== RAW DATA ==
-- Opening Marker --

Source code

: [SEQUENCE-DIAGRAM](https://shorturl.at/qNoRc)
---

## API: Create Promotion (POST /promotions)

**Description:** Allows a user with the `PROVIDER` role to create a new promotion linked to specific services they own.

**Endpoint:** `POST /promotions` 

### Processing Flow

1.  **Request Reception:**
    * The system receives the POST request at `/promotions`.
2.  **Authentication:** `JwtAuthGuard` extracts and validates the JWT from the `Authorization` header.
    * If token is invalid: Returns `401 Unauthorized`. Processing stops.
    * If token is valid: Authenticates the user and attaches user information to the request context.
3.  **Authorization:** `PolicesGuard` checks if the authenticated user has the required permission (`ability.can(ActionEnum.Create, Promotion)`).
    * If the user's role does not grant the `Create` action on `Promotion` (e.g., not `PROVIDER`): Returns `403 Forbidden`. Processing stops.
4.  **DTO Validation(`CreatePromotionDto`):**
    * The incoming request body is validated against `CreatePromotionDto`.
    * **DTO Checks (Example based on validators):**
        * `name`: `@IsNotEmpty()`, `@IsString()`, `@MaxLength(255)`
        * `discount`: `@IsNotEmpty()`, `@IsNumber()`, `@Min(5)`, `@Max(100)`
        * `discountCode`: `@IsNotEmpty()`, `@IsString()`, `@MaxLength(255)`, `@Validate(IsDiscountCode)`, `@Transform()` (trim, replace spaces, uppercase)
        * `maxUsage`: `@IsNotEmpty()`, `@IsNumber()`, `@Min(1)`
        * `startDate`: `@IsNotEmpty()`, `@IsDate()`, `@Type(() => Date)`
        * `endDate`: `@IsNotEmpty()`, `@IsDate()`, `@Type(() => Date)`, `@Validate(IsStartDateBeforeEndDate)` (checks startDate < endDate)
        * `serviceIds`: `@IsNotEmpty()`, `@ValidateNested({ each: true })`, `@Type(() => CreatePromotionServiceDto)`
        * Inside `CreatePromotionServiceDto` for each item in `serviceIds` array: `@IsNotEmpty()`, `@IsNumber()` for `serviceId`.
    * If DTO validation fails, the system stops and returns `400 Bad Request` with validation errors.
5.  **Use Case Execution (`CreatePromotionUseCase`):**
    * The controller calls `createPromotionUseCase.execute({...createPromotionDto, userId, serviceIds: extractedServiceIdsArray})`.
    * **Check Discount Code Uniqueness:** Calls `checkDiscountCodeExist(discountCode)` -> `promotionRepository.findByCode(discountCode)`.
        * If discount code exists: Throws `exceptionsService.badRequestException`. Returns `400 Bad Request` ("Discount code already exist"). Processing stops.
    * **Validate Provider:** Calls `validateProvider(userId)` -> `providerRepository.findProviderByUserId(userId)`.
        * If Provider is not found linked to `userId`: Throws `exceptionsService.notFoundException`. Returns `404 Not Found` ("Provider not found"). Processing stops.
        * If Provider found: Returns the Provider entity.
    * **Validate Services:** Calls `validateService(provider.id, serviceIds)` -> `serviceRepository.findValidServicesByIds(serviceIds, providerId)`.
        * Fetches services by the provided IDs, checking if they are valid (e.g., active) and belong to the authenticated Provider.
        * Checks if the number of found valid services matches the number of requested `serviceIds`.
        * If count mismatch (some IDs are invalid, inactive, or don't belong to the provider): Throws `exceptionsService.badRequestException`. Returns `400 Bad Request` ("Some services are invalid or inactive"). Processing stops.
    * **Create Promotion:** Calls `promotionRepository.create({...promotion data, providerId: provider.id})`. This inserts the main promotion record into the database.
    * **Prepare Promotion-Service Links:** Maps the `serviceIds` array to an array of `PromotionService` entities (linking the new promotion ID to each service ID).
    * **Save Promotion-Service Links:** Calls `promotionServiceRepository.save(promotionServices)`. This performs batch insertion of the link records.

-- Closing Marker --

== WHAT YOU HAVE TO DO ==
Beginning with the line that has "each service ID).", set down each line through the last one above, exactly, and nothing else.

== ANSWER TO THE PROBLEM ==
    * **Prepare Promotion-Service Links:** Maps the `serviceIds` array to an array of `PromotionService` entities (linking the new promotion ID to each service ID).
    * **Save Promotion-Service Links:** Calls `promotionServiceRepository.save(promotionServices)`. This performs batch insertion of the link records.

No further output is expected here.